Education reforms are passed despite opposition

15th December 2005, Comments 0 comments

15 December 2005, MADRID — Controversial reforms to Spain's educational system were approved by the lower house of parliament.

15 December 2005

MADRID — Controversial reforms to Spain's educational system were approved by the lower house of parliament.

The Organic Education Law was approved in the Congress by 184 votes to 134, with 7 abstentions in the Congress.

The government managed to get their reforms passed by calling on the support of six minority regional parties.

They will then go to the Senate or upper house, before finally being returned to the Congress and passing into law.

The government claims the reforms will improve primary and secondary education and bring Spain into line with the rest of Europe.

They have claimed the EUR 7 billion programme will allow regional governments more power to modify school curriculums, give school authorities more scope to decide school places and ensure children start learning a foreign language at a younger age.

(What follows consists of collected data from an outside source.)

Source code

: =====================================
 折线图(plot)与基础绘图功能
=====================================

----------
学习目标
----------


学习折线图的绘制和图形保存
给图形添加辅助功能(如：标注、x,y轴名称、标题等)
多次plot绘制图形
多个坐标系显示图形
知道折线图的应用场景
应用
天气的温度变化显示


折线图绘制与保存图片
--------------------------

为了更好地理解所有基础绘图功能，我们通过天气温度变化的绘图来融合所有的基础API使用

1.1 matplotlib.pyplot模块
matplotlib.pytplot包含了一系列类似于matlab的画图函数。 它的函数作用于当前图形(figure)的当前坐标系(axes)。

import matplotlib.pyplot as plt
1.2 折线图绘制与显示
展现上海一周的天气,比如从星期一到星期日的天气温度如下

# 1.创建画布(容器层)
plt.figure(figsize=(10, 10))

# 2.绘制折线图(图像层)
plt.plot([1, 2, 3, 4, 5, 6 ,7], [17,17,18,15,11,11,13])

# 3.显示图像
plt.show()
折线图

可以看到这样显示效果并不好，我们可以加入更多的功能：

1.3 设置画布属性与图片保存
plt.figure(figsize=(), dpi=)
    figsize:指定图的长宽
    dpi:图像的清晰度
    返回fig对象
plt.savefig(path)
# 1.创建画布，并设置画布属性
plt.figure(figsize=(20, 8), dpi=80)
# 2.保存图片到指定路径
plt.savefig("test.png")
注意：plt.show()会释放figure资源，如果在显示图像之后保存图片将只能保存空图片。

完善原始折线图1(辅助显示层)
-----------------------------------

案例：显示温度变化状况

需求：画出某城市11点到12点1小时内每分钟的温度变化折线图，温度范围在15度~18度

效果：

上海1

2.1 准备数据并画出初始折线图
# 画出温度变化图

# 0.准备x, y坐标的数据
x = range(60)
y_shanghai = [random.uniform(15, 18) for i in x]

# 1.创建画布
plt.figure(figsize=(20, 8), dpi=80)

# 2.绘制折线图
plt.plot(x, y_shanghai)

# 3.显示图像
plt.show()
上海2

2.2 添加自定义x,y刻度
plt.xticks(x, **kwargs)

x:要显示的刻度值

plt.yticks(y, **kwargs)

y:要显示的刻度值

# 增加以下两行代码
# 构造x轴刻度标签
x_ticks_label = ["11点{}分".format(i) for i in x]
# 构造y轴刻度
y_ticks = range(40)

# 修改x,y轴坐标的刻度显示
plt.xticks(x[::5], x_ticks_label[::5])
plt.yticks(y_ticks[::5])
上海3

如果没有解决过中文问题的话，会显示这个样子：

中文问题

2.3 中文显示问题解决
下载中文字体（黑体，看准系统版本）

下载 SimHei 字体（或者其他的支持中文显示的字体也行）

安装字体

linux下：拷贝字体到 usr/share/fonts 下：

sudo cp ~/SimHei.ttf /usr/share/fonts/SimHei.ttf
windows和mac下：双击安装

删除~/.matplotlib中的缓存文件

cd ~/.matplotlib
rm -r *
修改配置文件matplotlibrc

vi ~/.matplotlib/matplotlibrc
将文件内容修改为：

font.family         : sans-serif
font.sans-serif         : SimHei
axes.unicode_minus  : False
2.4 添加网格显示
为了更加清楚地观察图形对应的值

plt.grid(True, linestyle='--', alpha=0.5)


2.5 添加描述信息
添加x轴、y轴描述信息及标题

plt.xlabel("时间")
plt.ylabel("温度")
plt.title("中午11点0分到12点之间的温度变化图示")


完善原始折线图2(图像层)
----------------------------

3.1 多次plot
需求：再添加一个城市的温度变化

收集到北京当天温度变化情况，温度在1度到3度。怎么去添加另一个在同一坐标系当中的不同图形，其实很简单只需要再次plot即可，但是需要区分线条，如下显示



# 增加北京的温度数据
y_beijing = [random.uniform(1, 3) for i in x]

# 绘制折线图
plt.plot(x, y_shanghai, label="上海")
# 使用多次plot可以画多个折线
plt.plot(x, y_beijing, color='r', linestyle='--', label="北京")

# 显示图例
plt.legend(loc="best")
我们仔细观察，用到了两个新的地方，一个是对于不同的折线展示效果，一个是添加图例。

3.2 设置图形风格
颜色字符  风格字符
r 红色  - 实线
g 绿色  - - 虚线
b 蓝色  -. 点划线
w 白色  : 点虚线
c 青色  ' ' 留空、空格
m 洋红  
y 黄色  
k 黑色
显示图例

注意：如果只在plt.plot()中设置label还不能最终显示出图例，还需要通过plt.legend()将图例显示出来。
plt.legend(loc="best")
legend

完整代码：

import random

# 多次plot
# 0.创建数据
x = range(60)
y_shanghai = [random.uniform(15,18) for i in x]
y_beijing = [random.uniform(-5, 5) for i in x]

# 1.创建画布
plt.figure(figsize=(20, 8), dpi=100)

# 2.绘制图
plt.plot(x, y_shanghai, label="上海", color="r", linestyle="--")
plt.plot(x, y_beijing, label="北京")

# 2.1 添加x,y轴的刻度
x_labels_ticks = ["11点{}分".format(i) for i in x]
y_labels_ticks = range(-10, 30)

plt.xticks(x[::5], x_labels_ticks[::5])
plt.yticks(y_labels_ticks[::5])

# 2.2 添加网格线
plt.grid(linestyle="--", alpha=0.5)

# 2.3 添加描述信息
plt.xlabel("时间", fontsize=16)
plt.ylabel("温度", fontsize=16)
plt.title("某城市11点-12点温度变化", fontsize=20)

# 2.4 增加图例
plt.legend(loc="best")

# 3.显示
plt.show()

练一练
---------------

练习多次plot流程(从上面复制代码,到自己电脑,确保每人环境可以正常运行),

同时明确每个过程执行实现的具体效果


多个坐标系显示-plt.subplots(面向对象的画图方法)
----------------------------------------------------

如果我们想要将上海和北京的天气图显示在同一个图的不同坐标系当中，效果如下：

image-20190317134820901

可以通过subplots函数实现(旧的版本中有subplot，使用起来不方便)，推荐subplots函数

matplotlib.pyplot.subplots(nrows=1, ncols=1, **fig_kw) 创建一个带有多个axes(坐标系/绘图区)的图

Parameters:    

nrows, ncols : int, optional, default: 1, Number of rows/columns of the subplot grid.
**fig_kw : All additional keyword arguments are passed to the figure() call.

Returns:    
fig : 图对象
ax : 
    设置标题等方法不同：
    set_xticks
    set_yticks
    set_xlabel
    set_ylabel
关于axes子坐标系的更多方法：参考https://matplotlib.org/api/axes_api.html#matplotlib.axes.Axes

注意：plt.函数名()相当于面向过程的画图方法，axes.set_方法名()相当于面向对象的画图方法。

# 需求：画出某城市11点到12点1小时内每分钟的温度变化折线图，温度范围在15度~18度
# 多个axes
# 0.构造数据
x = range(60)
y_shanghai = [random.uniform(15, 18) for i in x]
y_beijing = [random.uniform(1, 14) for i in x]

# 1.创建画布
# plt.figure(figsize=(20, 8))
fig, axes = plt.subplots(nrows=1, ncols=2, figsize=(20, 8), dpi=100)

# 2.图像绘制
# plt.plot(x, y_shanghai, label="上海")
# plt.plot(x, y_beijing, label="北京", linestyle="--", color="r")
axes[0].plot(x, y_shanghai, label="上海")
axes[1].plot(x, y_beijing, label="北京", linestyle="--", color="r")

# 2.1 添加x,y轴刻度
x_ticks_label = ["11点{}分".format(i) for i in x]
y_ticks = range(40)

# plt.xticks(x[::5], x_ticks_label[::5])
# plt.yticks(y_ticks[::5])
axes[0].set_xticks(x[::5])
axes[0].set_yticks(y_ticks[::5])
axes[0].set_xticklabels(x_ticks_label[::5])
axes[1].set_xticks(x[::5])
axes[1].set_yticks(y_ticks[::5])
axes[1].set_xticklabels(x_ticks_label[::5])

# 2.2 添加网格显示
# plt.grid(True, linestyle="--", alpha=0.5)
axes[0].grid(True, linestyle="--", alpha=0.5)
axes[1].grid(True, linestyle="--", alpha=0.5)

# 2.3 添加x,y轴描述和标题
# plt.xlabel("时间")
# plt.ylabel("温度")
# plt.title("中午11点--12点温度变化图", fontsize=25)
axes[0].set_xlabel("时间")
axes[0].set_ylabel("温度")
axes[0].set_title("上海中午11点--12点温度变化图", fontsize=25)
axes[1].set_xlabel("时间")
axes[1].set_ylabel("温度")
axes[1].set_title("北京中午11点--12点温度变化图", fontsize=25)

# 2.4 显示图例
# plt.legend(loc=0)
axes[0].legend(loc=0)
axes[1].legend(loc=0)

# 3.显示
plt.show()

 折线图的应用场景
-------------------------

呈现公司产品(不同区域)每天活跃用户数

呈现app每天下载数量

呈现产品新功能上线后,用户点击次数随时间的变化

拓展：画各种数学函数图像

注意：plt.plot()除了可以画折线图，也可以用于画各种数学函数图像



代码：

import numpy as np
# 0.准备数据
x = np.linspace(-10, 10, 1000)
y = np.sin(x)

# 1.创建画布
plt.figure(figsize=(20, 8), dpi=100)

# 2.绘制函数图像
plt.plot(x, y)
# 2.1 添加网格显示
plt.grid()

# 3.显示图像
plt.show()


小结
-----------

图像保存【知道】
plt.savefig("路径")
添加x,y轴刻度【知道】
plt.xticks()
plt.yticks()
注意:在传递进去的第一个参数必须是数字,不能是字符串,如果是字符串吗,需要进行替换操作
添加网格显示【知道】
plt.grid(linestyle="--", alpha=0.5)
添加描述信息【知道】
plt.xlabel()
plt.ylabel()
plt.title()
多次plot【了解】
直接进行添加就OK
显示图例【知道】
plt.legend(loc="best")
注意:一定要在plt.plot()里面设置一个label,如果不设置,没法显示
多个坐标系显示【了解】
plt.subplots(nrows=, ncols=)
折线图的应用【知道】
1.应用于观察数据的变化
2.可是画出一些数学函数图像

But the conservative opposition Popular Party (PP) along with the Catholic Church, students groups and teaching unions oppose the measures for a variety of reasons.

Last month, members of the PP, the Church and Catholic groups called a demonstration in Madrid against the proposed law.

They object to part of the law which would make religious education optional not obligatory and no longer a graded subject.

And they oppose another measure which will also change the financial framework for public-funded schools run by the Catholic Church.

The left-wing National Students Union also protested against the reforms claiming they would lead to a more selective education system.

They want the government to promise there will be more investment in public education, which would mean spending seven percent of the national gross product on education and two percent on university education.

Teachers unions also supported these claims.

After a series of protests, the government made a number of minor amendments to the bill, none of which satisfied the PP and Catholic groups.